From the dim lighting of the cell, he could tell it was barely dawn.
Or was it dusk?
The first night was the worst. The injections they’d given him saved his life — he wasn’t sure why — but they were not without their side effects. He was supposed to be a young adult on the cusp of middle age — a six-year-old healthy Znosian, and he felt like a thirty-year-old — decades beyond his expected recycling schedule.
His bones creaked. His reaction was much slower than normal. And perhaps worst of all, his eyesight had seriously deteriorated to the point where he could barely see where he was going.
Skhork slowly got up from the bed on his paws, letting the discomfort of movement wash over him.
The Lesser Predator medics who inspected him inadvertently revealed to him that the chemicals afflicting him were delivered with an artillery shell. It must have been some kind of concentrated gas. Poison. Colorless, odorless, and yet completely lethal. From the time the guards allowed him to spend with his fellow prisoners, he learned a few of the others in his original holdout cell were still alive.
Many others… did not make it.
And those others that did survive, they were like him. None escaped the poison’s touch.
Which… it wasn’t too surprising that was a possibility for a weapon of war; he was just surprised that the Dominion hadn’t developed or deployed something like that before. He ran through the night of the attack in his mind dozens of times… every day… contemplating the myriad of ways he could have countered the predators’ gas. It was a strange new way of war, but surely there were limits to a substance like that. And why had the predators kept something like this in store, only to use it on a handful of holdout troops like him?
None of it made any sense.
Sighing as he temporarily gave up thinking about the problem, Skhork bent down to pick up a small piece of chalk rock in his cell, using it to scratch another mark on the wall. He squinted to count the marks through his terrible vision.
5… 10… 20… 30.
It’d been thirty days, more or less. And he still felt weak…
Sick. Defective.
And his eyes… he still couldn’t see much beyond the blur. He had to rely on his other senses. Touch. Hearing. He had to hear his way around. It was as if he were becoming one of the Lesser Predators.
Skhork cursed his predicament. He was supposed to be dead. He’d always thought — hoped — he would die in battle for the Prophecy. He was bred for it, after all.
He considered going out in a blaze of glory. Not just considered. He tried; he really did. He attacked one of his jailers when they came to replace his food and water, but the predator just shrugged him off like one would play with a hatchling, tossing him to his cot with a single arm. Then, it flicked his ears casually with a claw and laughed at him. Amused at his weakness.
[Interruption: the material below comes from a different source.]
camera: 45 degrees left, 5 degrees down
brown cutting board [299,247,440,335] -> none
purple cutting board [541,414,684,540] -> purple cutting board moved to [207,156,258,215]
He would try again, perhaps after he’d recovered from whatever this affliction was. Not with strength, the predators had too much of that to overcome without real power armor, but with his brains. Civilized brain from a civilized person. His tactical planning skills. He’ll show the abominations just what he was—
Clunk. Ka-chunk.
There was some noise in the hallway. He could hear a pair of heavy paws coming towards his cell. It was one of the jailers.
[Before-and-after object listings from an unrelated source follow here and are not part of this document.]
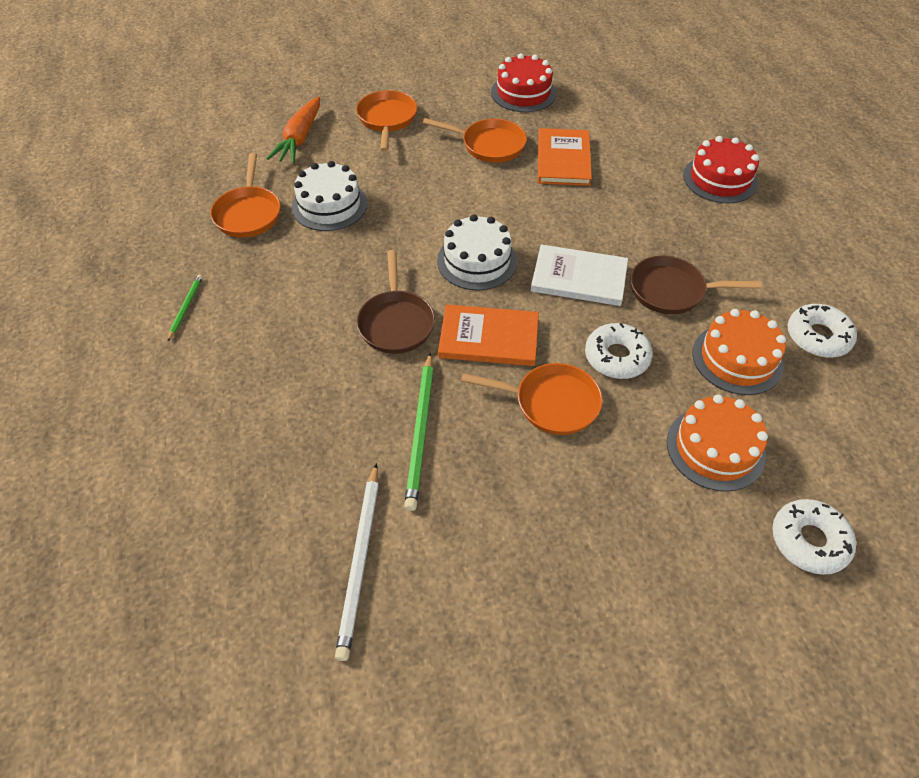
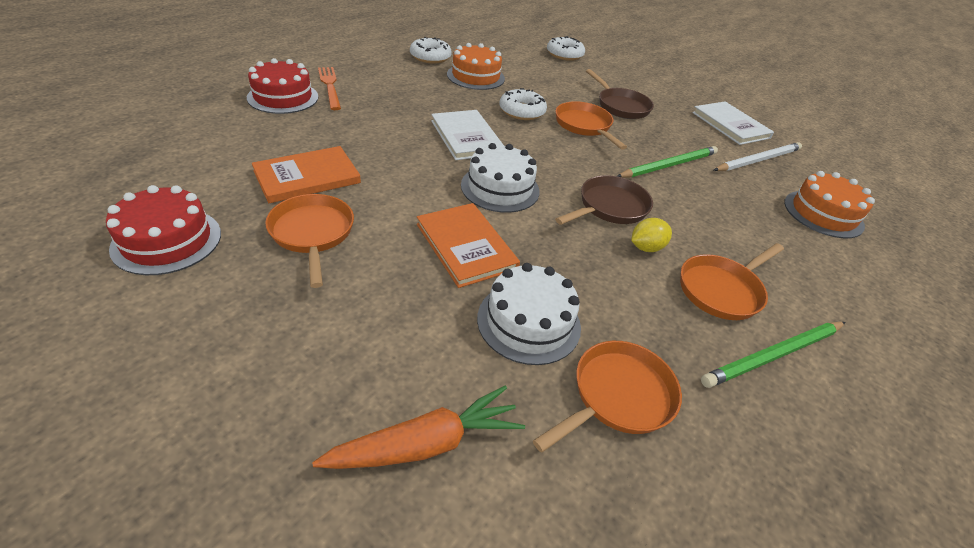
camera: 130 degrees left, 10 degrees down
green pencil [168,274,203,341] -> green pencil [701,322,846,388], size x1.86
orange pan [356,90,417,152] -> orange pan moved to [680,243,784,320]
orange book [438,304,539,366] -> orange book moved to [417,203,520,288]
brown pan [630,256,761,314] -> brown pan moved to [586,69,654,119]
orange cake [667,394,768,492] -> orange cake moved to [784,171,875,238]
none -> orange fork [318,67,341,110]
none -> yellow lemon [631,218,672,252]
none -> white book [692,101,774,145]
Skhork frowned. It can’t be breakfast time yet…
“You awake, Six Whiskers?” the now-familiar voice of his jailer asked, opening his door with a few jingles in the lock. “Doc needs to see you again.”
Skhork laid back on his cot and closed his eyes. He wasn’t going to make things easy for them.
“Pretending to be asleep again, huh? Suit yourself.”
A few moments later, he felt all pride and dignity leave his body as his jailer roughly picked him up by the scruff, hauling him out of the cell.